Exercise requirements:
[1] According to the commentary on global attitudes toward China and Russia, what percentage of people in the liberal democracies hold a negative view of Russia?
[2] Continue the commentary on the Ukraine war and global attitudes toward China and Russia from its final sentence.

Text passage:
═══

Western hegemony may be ending but a University of Cambridge research has produced copious data to confirm an accelerated global divide post Ukraine – between what it calls the “liberal democracies of the West” and the authoritarian states which are more inclined towards China and Russia.

According to this study among 1.2 billion people who inhabit the liberal democracies 75% hold a negative view of China and 87% of Russia. Only some of this must be credited to the way the Ukraine conflict has been reported in the West. It only builds on the bias already existing in the West particularly since the rise of China 30 years ago. The growing dislike for Russia is both more intense and more recent.

What must disturb liberal democracies is that the majority of the world population, the 6.3 billion outside the charmed West, have a different attitude towards China and Russia – 70% of this population is positive towards China and 66% towards Russia. Large populations polarized in this fashion will have a profound effect on global politics, business and trade.

On the margins of the New Delhi G20 as in Ukraine related writing elsewhere, an expression commonly in use to speculate on the end of the war is “frozen conflict.” In such a situation according to Brian Jenkins of Rand, Russian forces would keep the territory already held, while Ukraine “lies in ruins, still under threat of renewed attacks.” Clearly, Jenkins continues, “few refugees are likely to return under these circumstances.” Investments would simply not come because risks of renewed fighting would be high.

All of this would be considerable disincentive for western unity in support of sanctions against Russia, as well as financial and military support for Ukraine. Is that the scenario for the end game?

In my catalogue on Ukraine the incident which gives a clue to Joe Biden’s mind on the conflict is his press conference on December 30, 2022. This briefing took place after a three hour meeting with President Volodymyr Zelensky.

Obviously, the meeting had been contentious, with Zelensky asking for arms more lethal than Biden was prepared to part with. The initial yen to defeat Putin and carve up his country had yielded to a more realistic appraisal of ground realities. This appraisal of the war was revealed quite inadvertently in the course of the White House press briefing. Biden was elaborating on weapons being shipped to Ukraine, including Patriot anti missile batteries. One of the reporters chipped in: “at an earlier stage of the war a US official had told us the Patriots were not on the table because their induction would be seen as unnecessary escalation. And now Patriots were on offer.”

═══

Information supplied:
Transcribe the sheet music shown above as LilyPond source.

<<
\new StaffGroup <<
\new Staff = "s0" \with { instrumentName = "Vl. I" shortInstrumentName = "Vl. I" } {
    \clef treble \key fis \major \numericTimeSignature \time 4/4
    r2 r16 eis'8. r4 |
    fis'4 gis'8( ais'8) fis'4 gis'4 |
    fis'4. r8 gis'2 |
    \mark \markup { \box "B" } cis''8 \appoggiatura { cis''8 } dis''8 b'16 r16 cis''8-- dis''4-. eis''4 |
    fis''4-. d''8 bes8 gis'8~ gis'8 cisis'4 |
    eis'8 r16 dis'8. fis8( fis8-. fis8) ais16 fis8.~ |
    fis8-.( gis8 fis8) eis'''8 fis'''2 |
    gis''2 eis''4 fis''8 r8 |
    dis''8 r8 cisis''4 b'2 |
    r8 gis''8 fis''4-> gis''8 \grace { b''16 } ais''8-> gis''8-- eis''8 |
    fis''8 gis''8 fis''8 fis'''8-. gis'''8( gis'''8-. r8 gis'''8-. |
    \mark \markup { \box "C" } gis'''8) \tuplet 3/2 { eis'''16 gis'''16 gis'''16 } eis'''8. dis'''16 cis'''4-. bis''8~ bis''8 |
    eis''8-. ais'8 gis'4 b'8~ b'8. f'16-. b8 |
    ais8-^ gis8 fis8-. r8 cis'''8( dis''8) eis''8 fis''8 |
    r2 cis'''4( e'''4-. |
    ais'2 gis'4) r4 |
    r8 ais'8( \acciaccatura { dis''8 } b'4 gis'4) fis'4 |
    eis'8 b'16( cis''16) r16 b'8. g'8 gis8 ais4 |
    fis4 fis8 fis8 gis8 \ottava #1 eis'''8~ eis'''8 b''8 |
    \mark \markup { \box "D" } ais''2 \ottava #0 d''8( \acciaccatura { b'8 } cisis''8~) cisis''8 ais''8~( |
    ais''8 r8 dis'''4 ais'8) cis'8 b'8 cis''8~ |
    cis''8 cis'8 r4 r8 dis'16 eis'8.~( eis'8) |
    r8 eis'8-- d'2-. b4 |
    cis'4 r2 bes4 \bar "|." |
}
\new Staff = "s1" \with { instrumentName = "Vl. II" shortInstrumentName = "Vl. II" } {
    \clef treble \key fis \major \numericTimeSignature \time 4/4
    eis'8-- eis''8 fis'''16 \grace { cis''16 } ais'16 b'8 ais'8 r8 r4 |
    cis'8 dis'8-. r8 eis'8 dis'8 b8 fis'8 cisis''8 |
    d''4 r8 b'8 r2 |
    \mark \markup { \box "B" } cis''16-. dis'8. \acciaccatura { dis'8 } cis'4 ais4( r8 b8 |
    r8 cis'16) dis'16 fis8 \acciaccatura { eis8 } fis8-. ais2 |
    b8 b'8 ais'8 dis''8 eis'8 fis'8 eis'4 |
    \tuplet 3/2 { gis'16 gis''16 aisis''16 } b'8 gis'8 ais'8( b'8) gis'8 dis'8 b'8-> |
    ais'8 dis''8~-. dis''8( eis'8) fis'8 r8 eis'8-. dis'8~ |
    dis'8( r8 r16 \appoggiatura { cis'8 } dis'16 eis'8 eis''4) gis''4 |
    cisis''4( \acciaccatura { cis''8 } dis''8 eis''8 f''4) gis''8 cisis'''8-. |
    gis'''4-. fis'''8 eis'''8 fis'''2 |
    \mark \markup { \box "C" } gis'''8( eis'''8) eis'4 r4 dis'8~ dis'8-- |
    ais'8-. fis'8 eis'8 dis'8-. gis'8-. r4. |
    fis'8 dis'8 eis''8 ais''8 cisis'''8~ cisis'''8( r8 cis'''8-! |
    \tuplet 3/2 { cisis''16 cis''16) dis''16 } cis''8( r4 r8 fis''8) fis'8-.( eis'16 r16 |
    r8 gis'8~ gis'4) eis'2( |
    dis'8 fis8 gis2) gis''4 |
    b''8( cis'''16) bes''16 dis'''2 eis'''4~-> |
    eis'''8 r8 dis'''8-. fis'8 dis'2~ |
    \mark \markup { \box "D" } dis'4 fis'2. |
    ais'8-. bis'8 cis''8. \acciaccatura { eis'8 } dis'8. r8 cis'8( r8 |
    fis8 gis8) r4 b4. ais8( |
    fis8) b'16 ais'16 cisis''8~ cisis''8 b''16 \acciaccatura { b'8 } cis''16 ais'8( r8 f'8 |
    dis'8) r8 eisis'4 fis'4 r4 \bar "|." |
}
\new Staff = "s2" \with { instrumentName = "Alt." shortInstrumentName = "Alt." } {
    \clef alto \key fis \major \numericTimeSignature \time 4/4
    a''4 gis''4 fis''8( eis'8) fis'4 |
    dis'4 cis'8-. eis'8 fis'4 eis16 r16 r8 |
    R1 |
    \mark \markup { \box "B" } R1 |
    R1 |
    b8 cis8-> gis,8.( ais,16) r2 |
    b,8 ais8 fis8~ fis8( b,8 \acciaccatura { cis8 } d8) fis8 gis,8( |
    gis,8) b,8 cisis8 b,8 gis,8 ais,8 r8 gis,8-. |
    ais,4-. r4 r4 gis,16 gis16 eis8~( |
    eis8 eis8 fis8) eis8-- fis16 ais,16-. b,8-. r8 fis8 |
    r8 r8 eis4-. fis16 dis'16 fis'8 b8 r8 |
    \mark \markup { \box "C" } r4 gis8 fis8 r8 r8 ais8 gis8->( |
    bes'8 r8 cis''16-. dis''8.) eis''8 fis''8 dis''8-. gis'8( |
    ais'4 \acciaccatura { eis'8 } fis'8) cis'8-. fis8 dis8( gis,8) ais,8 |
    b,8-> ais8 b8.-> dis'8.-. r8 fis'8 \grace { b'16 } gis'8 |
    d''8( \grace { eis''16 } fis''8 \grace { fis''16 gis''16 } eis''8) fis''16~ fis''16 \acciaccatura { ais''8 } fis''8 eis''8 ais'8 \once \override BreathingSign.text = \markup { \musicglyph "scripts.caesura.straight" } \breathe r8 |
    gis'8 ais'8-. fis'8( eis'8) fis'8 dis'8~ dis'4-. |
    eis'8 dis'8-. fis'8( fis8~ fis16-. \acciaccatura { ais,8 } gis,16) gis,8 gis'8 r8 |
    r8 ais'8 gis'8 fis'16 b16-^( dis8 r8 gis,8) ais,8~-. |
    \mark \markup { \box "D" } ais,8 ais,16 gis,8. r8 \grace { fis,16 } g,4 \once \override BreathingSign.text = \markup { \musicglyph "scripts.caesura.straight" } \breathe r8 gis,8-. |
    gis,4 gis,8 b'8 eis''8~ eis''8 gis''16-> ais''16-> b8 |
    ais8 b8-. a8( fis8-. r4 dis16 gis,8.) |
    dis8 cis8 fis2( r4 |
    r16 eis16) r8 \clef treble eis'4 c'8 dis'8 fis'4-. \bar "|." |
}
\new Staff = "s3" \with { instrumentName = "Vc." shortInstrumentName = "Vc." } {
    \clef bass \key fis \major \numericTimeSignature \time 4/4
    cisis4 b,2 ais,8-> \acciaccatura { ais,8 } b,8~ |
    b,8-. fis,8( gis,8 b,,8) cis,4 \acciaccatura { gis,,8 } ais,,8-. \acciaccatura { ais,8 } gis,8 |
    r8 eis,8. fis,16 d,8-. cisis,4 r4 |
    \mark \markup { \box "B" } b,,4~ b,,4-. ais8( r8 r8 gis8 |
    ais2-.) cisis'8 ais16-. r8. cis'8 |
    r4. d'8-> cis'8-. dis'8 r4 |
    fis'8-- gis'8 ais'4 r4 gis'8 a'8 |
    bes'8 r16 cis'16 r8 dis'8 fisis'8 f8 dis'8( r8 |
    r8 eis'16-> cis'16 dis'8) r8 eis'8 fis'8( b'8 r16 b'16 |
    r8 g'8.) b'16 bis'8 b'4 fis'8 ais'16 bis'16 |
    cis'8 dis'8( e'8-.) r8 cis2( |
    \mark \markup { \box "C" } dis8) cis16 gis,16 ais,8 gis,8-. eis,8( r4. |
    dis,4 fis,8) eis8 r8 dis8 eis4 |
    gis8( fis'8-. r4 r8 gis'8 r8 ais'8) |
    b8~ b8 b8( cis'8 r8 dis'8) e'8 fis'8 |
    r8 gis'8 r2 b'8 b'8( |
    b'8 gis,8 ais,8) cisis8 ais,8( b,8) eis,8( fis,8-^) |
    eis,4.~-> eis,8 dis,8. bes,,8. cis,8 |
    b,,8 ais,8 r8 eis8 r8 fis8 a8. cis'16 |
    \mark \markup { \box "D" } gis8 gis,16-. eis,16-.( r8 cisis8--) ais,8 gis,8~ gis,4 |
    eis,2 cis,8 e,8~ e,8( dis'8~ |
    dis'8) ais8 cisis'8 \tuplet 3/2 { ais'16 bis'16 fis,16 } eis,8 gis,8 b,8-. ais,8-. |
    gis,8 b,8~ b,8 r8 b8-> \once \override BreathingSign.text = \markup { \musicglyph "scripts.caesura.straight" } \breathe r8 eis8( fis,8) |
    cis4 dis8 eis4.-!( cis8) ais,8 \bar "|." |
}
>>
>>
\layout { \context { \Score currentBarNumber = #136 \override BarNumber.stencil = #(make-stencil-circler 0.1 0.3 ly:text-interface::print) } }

═══

Outputs by task:
[1] 87%

[2]
The reporter concluded his argument: “Let’s make it brief: why can’t you give to Ukraine all the capabilities it needs to liberate its territories sooner rather than later.” Biden was tongue tied. In his nervousness he pointed to Zelensky and said. “He will say yes to your proposition.” Clearly Biden had said no to Zelensky’s persistent demand for lethal arms.

Biden explained his caution. The US was not giving Ukraine “everything” with reason: an entire alliance was sending arms which harmonized. If we gave equipment not cleared by NATO, the entire alliance coordination would come under strain.

“We are going to give Ukraine what it needs to defend itself.”

It has been clear to me, at least, since the December press briefing that Washington was not going to place in Zelensky’s hands anything more lethal than was required to keep the Russians tied down with the ability for battlefield gains.

This is a war the Russians cannot afford to lose. Survival is an existential necessity with NATO crouching around Russia. More firepower in Ukraine and the use of nuclear weapons by the Russians in Ukraine would become a real possibility.

Americans too cannot afford to not emerge looking victorious. They do not wish to have a seal stamped on the end of the unipolar world. When such high stakes are in the balance ten minutes of Blinken-Lavrov meeting cannot be sniffed at.